Another aspect of Barnett’s plan is to bring in diverse speakers and lecturers sponsored by CCOM. She previously focused on women of color for a series of sports media speakers, and Wendi C. Thomas, a Butler alum who now runs the MLK50 Justice Journalism Center in Memphis, Tennessee, spoke at Butler on Feb. 17.
In terms of getting student opinions on inclusion within CCOM, Barnett is looking towards the Institutional Research Office to gather student data. The Institutional Research Office gathers data annually based on participation rates in programs, sense of belonging and overall reports of a student’s Butler experience.
College of Pharmacy and Health Sciences
Robert Soltis, dean of the College of Pharmacy and Health Sciences, said the college is also focused on hiring diverse faculty members.
Soltis said there are currently six countries represented in COPHS faculty. He also said cultural competency — knowing how to treat people of different backgrounds — is a pillar of healthcare education.
“Everyone is entitled to education and respect,” Soltis said.
Soltis said that the associate dean of COPHS, Angela Ockerman, is meeting with students of color to see how inclusive and welcoming the environment within the college is.
“Being smaller in number, they are sometimes overlooked,” Soltis said. “But there needs to be a balance, not shining the spotlight on them or making them uncomfortable.”
College of Liberal Arts and Sciences
Jay Howard, dean of the College of Liberal Arts and Sciences, said inclusive teaching is one of the college’s main diversity initiatives. Howard created an Inclusive Teaching Taskforce in LAS in October 2019, led by John Cornell, associate professor of history, and India Johnson, assistant professor of psychology.
“We recognize there have been a number of incidents on Butler’s campus over the last few years,” Howard said, referring to racial slurs that have been written in some spaces on campus. “Primarily, they’ve been outside of the classroom, in student housing, things that we don’t directly control. What we do directly control is what happens in the classroom.”
Cornell and Johnson said their first step is to gather faculty surveys to see what LAS faculty need to feel more empowered to create an inclusive classroom environment. Survey results will be analyzed next week and an action plan will then be created based on the information gathered.
“So many people are involved with the social justice and diversity initiative, the core positions are there — we’re not inventing the wheel here,” Cornell said. “There are many people who are already moving in this direction and we’re just asking the faculty what can we do to make a better experience for students.”
Johnson said LAS is looking at multiple sources of information to gauge how students feel about inclusion in the college as well. Johnson and Cornell also plan to meet with Forrest.

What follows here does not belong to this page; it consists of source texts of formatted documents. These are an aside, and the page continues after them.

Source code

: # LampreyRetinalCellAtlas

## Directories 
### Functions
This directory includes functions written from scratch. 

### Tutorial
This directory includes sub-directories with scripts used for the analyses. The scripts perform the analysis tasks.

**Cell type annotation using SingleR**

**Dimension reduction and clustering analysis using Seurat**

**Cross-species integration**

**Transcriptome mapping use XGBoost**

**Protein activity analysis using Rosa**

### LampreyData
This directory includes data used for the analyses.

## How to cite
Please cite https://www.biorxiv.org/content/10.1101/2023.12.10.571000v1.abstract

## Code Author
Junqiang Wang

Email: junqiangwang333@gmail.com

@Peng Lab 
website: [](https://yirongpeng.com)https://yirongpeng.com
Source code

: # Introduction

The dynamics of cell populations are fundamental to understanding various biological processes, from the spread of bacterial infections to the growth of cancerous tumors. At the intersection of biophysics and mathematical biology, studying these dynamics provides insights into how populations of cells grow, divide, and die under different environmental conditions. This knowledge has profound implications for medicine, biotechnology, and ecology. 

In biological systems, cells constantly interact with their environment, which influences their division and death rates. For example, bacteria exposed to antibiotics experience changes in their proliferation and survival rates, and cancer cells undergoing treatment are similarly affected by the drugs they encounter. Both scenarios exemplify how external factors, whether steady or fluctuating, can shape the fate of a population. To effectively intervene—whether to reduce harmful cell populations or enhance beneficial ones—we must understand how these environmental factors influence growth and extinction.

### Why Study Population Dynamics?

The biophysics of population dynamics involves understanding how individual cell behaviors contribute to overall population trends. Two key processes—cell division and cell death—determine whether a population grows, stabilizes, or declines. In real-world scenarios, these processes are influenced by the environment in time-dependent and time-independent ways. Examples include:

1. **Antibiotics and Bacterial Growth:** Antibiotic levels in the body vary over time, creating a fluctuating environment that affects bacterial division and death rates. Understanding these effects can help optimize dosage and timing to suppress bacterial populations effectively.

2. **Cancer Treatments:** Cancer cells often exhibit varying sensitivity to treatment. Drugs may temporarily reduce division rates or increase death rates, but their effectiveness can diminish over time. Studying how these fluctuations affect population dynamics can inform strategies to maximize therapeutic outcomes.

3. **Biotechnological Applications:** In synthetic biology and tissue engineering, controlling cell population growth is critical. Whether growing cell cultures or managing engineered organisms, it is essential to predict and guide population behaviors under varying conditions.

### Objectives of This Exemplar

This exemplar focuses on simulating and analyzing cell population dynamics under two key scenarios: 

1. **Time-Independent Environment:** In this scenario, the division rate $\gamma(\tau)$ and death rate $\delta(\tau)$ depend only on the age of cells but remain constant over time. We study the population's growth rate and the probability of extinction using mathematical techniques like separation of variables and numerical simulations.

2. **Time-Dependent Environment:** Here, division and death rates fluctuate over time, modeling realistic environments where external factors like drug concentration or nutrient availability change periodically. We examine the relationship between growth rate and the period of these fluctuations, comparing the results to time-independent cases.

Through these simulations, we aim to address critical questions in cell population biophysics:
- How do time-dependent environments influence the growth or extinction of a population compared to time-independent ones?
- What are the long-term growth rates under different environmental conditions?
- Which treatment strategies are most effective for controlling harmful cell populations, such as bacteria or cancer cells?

“I mean, I ask students in my lab what are the things that happen in the classroom that make you feel isolated and what are the things that happen in the classroom that make you feel included?” Johnson said. “And so we are trying to get that sense of information, I know John does those things too. We definitely feel it’s important to go to the students and get their perceptions as well. So pulling feedback from multiple sources so we can identify the best solutions.”

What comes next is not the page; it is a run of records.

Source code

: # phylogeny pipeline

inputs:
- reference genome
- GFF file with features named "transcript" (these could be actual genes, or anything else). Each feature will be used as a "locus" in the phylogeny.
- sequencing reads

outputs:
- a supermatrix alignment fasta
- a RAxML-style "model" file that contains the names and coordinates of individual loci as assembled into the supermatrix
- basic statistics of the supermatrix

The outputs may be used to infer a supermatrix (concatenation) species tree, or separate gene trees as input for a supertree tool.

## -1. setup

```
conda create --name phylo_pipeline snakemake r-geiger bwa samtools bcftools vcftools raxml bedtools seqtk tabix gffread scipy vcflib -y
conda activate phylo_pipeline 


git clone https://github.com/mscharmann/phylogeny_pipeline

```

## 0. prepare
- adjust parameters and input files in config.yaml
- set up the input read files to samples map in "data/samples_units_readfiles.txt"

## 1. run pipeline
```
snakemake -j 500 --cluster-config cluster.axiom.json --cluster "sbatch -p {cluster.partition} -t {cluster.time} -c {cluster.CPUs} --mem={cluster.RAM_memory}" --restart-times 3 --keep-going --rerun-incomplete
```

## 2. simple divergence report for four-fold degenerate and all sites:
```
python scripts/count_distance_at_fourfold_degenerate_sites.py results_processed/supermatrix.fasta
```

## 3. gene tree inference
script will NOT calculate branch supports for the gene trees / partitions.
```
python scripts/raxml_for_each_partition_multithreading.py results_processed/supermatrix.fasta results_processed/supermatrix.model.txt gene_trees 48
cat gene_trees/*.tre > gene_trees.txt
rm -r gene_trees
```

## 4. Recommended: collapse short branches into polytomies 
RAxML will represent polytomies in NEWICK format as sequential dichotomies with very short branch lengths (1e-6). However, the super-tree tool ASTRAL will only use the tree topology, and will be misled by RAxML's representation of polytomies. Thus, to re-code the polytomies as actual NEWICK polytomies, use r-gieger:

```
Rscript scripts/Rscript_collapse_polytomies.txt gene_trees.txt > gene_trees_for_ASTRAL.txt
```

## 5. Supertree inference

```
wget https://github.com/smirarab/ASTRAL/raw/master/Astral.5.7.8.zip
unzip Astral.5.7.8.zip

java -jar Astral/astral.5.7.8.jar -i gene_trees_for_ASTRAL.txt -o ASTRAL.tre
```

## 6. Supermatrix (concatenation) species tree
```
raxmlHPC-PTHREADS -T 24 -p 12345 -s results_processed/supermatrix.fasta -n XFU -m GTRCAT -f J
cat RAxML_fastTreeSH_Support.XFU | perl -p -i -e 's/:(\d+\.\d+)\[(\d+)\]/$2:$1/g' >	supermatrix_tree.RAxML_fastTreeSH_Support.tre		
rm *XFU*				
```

Leadership from all three colleges emphasized the importance that all students feel welcome.
“We want people on the campus, while they’re on the campus, to have the best possible experience that they can,” Barnett said. “And sometimes we’re unintentionally not making a good experience for someone else because we just don’t know that that’s what we’re doing.”
While JCA is handling diversity in its own way, LAS, CCOM and COPHS all present specific action plans to improve inclusion within each college.